Kasus di Indonesia dan Analisis berdasarkan Hukum Positivisme
Kasus susu formula berbakteri di Indonesia melibatkan penemuan bakteri Enterobacter sakazakii dalam produk susu formula, yang memicu gugatan terhadap Kementerian Kesehatan, BPOM, dan IPB untuk mengumumkan merek susu tersebut.
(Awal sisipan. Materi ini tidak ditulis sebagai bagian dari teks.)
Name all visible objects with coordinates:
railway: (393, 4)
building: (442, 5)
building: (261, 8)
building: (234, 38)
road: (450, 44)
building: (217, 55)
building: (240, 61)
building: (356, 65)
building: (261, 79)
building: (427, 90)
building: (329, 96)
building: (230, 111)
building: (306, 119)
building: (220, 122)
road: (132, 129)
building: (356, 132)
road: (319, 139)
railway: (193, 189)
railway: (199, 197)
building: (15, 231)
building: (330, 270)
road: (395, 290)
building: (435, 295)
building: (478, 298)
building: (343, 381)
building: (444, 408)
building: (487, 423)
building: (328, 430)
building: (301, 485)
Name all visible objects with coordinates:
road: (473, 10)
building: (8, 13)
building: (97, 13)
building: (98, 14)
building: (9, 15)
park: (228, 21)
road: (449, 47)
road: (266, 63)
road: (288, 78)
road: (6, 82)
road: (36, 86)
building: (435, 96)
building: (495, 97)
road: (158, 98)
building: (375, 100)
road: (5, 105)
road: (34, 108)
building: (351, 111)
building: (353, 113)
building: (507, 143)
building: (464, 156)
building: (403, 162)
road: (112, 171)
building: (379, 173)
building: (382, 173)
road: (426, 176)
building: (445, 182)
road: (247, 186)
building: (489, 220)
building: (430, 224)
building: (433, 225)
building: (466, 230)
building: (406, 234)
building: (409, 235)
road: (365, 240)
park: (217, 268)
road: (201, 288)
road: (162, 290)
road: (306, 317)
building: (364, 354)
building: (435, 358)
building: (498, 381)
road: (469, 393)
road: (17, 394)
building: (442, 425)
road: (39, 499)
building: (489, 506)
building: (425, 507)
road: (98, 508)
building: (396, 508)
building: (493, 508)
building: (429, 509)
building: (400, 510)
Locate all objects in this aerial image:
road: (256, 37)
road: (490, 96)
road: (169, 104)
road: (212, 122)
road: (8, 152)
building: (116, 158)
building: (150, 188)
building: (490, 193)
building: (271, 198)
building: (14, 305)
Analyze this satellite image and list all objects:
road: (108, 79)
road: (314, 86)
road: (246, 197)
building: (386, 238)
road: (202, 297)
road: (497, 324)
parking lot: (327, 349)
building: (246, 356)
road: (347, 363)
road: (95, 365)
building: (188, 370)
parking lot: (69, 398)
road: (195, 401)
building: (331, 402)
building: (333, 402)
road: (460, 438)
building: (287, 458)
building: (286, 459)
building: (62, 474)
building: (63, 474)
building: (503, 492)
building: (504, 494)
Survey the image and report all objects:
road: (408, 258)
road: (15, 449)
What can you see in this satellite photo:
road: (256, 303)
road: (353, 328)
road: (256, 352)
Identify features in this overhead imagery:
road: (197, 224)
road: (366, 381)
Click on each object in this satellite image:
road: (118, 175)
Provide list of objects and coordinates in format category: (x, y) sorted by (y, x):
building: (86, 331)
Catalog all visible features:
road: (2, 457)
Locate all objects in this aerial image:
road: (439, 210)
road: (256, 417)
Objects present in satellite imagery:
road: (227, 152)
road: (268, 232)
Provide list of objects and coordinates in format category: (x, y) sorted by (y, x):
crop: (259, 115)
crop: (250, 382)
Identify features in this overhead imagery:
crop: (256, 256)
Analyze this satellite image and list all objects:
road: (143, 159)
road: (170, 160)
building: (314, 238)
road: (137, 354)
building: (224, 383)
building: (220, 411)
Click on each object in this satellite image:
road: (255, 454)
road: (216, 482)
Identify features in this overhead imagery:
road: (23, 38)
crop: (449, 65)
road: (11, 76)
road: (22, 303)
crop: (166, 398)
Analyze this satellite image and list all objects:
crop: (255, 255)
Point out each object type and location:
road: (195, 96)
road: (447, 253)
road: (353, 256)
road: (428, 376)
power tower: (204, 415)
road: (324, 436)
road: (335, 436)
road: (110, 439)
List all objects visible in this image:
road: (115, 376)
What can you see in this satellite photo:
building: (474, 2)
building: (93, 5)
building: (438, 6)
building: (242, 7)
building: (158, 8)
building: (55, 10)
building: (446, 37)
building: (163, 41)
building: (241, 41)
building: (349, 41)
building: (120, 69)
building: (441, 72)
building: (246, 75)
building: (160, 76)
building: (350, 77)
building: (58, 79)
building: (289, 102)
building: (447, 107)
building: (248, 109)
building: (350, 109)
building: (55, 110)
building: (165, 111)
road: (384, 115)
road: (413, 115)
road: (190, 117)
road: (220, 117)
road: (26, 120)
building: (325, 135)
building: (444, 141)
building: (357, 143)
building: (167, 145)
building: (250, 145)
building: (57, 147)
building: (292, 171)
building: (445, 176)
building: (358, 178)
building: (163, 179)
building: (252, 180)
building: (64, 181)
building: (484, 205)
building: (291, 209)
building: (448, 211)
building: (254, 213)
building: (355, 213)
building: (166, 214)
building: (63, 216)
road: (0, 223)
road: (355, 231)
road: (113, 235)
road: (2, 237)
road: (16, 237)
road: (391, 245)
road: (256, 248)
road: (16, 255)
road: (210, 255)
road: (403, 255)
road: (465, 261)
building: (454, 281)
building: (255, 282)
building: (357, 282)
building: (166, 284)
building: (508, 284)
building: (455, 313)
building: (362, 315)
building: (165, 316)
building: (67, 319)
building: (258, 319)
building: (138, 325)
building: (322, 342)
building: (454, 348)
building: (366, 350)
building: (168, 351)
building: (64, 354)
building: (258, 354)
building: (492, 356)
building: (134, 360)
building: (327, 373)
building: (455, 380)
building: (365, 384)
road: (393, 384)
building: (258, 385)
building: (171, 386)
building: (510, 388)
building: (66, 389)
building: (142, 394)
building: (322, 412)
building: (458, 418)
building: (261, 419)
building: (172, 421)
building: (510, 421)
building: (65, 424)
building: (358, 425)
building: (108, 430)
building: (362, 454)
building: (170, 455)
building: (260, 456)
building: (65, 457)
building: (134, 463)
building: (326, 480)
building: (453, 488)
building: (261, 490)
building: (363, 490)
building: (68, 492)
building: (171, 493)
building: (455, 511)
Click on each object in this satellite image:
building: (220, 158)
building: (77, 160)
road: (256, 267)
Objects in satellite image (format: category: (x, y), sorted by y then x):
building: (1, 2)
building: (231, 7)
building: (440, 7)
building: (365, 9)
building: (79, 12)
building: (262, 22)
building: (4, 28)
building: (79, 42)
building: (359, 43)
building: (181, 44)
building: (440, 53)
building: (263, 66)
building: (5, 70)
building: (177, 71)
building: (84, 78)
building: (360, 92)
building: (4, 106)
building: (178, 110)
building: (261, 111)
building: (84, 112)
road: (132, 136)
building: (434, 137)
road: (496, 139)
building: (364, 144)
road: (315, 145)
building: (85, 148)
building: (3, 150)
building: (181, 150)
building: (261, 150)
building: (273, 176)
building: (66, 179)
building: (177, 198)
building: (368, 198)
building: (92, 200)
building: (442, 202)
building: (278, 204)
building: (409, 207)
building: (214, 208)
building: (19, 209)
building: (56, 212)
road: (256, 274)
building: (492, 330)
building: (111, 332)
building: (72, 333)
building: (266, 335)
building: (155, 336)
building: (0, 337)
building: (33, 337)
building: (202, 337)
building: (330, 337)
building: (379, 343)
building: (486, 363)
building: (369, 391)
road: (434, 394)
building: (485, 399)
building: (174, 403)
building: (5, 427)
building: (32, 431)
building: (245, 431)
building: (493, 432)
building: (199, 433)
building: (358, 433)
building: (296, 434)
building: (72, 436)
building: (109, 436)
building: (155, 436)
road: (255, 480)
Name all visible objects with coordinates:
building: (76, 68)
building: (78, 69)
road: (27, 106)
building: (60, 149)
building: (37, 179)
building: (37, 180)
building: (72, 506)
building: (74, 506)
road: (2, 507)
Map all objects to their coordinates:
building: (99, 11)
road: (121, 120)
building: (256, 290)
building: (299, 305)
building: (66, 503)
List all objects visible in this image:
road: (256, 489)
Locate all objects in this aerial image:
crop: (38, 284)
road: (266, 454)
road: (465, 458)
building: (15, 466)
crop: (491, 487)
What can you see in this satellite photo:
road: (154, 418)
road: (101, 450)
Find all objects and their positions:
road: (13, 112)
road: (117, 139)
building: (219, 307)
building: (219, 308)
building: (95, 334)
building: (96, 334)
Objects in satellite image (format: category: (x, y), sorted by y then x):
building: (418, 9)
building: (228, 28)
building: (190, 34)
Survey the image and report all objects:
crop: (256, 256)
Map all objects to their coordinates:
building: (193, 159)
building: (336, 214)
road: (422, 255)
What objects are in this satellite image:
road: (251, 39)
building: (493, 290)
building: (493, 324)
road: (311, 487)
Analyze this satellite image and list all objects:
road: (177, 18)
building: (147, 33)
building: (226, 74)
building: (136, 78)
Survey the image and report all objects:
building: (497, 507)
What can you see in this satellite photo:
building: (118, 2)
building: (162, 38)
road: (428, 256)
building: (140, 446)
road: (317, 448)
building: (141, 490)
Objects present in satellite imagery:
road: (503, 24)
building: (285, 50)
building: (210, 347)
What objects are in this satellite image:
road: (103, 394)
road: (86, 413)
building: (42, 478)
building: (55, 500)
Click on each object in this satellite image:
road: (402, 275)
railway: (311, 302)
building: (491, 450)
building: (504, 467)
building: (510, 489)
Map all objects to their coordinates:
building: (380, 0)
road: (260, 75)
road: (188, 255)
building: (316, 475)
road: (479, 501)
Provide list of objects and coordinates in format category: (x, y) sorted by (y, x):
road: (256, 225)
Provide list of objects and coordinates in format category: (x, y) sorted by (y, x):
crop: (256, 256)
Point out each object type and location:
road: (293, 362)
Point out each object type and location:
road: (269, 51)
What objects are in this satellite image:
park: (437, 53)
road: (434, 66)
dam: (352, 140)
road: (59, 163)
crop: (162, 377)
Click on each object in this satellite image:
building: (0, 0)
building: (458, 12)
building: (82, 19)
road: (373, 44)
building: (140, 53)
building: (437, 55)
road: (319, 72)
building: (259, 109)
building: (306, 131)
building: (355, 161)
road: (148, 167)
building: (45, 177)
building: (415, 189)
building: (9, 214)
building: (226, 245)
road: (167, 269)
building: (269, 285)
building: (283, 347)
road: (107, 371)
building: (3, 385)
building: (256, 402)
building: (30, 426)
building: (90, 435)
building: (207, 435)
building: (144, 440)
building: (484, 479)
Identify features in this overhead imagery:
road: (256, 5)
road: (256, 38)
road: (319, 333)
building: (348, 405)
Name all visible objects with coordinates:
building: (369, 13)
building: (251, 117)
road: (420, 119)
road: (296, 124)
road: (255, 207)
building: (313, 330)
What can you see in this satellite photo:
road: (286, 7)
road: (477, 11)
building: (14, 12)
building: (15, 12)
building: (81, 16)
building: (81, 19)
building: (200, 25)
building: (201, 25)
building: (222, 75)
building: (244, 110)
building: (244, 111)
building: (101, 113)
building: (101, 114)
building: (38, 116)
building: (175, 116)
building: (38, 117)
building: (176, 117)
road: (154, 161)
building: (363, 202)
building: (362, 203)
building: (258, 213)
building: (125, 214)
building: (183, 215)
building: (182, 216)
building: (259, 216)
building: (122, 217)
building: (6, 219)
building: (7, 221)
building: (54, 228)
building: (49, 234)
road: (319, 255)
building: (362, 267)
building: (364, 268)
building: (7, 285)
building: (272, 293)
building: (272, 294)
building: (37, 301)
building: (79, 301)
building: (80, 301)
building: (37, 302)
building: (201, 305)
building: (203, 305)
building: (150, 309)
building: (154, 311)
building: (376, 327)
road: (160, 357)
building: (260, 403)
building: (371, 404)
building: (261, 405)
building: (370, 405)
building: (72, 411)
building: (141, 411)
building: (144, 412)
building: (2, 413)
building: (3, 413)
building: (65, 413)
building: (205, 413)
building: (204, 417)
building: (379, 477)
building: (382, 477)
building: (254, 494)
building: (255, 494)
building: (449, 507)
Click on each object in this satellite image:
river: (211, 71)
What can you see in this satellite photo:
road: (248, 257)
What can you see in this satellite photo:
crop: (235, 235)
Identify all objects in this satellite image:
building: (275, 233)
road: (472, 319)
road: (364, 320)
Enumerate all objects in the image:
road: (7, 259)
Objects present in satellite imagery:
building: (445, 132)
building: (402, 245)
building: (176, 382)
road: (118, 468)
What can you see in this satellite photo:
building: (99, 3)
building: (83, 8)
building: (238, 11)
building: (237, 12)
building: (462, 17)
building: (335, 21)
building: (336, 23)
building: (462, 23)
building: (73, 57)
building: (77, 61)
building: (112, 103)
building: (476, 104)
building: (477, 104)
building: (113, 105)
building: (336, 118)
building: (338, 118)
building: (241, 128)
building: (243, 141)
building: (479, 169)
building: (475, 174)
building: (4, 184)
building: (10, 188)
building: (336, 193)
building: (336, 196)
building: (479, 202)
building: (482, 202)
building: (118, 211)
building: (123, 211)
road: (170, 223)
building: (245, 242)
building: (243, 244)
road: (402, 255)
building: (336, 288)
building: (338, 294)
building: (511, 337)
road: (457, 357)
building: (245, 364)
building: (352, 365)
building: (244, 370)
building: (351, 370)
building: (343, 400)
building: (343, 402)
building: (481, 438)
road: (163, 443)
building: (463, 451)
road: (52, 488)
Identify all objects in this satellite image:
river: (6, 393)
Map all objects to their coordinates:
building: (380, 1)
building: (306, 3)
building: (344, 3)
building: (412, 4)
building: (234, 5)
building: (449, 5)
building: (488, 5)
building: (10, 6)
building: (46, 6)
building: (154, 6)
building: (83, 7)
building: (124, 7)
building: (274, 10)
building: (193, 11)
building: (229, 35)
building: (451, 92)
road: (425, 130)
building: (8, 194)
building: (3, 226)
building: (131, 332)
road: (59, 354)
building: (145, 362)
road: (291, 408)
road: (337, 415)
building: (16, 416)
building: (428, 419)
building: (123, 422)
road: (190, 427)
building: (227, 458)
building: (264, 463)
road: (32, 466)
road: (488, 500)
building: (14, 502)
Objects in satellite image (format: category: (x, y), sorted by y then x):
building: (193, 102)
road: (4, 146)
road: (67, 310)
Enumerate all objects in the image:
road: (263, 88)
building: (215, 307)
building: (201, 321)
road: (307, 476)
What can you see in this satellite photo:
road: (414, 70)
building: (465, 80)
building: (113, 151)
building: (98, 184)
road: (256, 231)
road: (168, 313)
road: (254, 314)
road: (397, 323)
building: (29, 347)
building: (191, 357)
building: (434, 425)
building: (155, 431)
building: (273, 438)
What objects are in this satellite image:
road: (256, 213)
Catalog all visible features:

Berdasarkan perspektif filsafat hukum positivisme, menekankan bahwa hukum adalah norma yang ditetapkan oleh otoritas.Â
Dalam kasus ini, Mahkamah Agung mengeluarkan putusan yang mengharuskan pengumuman merek susu tercemar, yang merupakan norma hukum yang harus dipatuhi oleh pihak terkait. Meskipun putusan MA bersifat mengikat dan memiliki kekuatan hukum tetap, pihak-pihak seperti Kementerian Kesehatan dan IPB menolak untuk mematuhi dengan alasan melanggar kode etik penelitian. Ini menunjukkan ketidakpatuhan terhadap norma hukum yang ada, menciptakan ketegangan antara hukum positif dan praktik birokrasi.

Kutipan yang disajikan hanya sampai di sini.